Goal of the exercise: Somewhere below, one line contains "Environment / Technologies" and a later line contains "2. a) If the qToken being". Output those two lines and everything between them exactly, and nothing else.

Records shown:
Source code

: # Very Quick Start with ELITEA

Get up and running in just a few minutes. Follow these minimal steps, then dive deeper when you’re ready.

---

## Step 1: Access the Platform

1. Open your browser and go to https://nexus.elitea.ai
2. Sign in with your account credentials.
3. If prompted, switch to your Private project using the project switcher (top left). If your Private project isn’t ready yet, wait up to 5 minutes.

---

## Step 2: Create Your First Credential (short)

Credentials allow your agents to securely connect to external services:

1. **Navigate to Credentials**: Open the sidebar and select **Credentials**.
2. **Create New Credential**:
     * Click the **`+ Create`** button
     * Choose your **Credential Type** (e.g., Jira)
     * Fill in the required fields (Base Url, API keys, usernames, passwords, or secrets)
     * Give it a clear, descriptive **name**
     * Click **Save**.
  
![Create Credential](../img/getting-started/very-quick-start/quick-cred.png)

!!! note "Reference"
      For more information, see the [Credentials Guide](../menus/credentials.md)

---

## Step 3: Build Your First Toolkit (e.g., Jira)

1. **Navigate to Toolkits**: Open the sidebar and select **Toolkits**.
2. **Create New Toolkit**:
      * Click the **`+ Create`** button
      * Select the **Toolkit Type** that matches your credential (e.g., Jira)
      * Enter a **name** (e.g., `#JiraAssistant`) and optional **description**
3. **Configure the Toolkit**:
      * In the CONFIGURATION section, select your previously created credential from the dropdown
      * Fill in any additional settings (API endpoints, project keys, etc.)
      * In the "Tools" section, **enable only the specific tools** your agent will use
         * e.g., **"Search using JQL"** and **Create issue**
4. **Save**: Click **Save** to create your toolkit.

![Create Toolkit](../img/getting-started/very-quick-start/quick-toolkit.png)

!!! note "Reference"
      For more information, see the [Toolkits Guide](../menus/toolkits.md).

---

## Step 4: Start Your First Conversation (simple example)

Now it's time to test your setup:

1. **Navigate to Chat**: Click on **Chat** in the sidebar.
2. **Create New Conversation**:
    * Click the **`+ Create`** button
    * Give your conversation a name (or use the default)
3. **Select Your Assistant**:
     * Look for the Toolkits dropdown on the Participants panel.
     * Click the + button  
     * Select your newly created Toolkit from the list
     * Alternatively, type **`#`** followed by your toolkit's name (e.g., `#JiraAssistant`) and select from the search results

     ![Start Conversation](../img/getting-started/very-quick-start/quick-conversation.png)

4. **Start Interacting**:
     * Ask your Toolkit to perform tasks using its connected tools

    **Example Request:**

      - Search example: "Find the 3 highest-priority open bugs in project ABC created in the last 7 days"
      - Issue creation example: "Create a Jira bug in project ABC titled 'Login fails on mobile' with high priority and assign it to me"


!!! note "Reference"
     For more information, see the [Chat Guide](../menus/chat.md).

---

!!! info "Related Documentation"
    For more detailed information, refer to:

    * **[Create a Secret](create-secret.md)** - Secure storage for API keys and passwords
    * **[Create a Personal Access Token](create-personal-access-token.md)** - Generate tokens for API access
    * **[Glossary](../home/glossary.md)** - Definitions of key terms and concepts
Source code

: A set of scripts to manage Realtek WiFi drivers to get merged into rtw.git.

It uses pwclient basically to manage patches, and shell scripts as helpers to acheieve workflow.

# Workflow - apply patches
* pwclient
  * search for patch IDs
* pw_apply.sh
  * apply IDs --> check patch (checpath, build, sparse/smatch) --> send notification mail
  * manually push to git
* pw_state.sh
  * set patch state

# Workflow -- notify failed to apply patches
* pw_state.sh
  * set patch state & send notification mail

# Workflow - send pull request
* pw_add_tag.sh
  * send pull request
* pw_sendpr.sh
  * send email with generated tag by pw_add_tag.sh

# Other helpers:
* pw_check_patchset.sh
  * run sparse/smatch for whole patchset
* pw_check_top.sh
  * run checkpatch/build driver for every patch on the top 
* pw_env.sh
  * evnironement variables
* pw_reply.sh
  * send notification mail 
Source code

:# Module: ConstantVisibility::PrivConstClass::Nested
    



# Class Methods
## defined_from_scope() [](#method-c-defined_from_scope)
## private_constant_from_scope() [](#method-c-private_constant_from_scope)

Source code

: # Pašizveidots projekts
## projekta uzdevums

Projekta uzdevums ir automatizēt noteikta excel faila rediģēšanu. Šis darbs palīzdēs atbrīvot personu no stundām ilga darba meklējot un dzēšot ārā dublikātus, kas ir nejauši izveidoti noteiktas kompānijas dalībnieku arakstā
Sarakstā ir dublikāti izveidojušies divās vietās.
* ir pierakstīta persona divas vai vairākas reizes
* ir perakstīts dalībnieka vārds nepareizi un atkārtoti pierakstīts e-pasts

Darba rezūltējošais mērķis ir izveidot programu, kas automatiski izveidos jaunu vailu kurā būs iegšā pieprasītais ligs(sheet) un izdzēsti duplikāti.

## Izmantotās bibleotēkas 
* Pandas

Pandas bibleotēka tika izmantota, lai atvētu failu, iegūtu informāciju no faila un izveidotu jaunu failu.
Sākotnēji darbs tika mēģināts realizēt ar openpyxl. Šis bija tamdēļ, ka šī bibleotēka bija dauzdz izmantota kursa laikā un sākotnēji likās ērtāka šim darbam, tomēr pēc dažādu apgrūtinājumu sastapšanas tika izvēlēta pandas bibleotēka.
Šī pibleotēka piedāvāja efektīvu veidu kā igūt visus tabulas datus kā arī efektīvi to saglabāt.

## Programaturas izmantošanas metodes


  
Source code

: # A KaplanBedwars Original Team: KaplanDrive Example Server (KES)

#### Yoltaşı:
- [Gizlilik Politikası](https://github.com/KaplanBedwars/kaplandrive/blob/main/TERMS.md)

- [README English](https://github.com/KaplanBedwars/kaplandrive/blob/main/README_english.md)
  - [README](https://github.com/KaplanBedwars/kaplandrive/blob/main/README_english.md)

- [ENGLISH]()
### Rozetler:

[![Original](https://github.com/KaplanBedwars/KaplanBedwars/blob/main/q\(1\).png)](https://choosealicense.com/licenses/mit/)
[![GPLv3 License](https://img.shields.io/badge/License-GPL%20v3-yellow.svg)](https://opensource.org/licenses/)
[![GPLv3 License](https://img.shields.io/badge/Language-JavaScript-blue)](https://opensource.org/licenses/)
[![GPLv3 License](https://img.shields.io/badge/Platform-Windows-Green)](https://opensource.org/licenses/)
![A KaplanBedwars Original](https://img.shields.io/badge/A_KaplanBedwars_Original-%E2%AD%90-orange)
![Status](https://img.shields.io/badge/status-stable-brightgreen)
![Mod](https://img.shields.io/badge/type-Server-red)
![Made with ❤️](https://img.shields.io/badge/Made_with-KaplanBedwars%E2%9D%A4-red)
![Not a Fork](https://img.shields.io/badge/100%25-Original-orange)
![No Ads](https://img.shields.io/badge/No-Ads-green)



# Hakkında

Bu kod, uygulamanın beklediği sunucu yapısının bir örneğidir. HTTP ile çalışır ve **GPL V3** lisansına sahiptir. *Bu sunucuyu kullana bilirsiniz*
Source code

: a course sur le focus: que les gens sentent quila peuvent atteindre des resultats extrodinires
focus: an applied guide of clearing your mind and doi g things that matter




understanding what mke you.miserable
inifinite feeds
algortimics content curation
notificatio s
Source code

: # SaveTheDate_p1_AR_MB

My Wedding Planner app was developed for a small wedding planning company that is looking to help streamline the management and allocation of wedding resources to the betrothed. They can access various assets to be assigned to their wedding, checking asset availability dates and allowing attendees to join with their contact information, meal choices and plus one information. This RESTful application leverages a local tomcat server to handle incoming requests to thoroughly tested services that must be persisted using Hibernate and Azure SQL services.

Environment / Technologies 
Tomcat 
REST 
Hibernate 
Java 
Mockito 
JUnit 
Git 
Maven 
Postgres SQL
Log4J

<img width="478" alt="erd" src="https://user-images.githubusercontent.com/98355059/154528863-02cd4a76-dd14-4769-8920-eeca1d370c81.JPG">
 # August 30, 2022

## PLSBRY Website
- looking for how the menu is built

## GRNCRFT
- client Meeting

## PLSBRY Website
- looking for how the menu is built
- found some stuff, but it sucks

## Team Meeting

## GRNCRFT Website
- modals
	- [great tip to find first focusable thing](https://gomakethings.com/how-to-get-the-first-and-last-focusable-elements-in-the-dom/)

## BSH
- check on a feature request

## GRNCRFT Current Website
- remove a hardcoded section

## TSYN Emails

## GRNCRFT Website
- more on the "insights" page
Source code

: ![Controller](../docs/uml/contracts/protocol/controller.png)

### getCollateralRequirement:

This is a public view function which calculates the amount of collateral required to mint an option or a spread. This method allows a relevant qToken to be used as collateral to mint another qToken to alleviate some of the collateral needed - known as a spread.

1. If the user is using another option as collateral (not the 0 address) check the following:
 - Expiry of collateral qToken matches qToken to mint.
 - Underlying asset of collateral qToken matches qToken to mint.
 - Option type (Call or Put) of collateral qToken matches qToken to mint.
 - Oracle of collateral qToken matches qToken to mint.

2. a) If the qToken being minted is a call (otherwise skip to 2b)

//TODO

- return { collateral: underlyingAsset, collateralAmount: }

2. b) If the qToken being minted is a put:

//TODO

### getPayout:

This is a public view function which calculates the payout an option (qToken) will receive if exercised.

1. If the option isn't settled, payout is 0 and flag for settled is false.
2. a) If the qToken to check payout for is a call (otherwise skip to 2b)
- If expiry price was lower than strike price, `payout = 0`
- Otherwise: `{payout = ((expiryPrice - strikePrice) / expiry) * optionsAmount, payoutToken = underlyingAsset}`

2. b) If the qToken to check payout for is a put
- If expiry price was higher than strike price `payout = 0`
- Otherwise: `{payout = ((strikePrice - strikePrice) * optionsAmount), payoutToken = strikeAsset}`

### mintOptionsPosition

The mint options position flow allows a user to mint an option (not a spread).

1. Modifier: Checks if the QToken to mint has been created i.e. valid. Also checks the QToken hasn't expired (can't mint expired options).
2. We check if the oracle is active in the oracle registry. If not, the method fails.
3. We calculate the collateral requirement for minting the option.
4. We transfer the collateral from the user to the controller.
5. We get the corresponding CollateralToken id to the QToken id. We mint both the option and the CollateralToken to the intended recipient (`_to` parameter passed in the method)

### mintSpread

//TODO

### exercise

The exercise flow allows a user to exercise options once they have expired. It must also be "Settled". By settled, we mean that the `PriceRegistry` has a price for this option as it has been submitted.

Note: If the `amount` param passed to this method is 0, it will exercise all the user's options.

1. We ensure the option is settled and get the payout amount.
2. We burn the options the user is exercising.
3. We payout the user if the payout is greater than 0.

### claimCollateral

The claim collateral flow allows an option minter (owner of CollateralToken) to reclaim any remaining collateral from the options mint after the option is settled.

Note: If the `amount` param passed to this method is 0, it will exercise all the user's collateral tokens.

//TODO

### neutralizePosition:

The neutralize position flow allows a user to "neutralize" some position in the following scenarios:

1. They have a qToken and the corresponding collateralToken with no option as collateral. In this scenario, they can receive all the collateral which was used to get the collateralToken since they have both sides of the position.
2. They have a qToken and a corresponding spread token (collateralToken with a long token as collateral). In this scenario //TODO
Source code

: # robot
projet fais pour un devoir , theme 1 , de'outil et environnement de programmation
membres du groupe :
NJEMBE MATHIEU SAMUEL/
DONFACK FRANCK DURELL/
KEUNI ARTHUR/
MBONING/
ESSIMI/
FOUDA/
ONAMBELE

Result of this task:
Environment / Technologies 
Tomcat 
REST 
Hibernate 
Java 
Mockito 
JUnit 
Git 
Maven 
Postgres SQL
Log4J

<img width="478" alt="erd" src="https://user-images.githubusercontent.com/98355059/154528863-02cd4a76-dd14-4769-8920-eeca1d370c81.JPG">
 # August 30, 2022

## PLSBRY Website
- looking for how the menu is built

## GRNCRFT
- client Meeting

## PLSBRY Website
- looking for how the menu is built
- found some stuff, but it sucks

## Team Meeting

## GRNCRFT Website
- modals
	- [great tip to find first focusable thing](https://gomakethings.com/how-to-get-the-first-and-last-focusable-elements-in-the-dom/)

## BSH
- check on a feature request

## GRNCRFT Current Website
- remove a hardcoded section

## TSYN Emails

## GRNCRFT Website
- more on the "insights" page
Source code

: ![Controller](../docs/uml/contracts/protocol/controller.png)

### getCollateralRequirement:

This is a public view function which calculates the amount of collateral required to mint an option or a spread. This method allows a relevant qToken to be used as collateral to mint another qToken to alleviate some of the collateral needed - known as a spread.

1. If the user is using another option as collateral (not the 0 address) check the following:
 - Expiry of collateral qToken matches qToken to mint.
 - Underlying asset of collateral qToken matches qToken to mint.
 - Option type (Call or Put) of collateral qToken matches qToken to mint.
 - Oracle of collateral qToken matches qToken to mint.

2. a) If the qToken being minted is a call (otherwise skip to 2b)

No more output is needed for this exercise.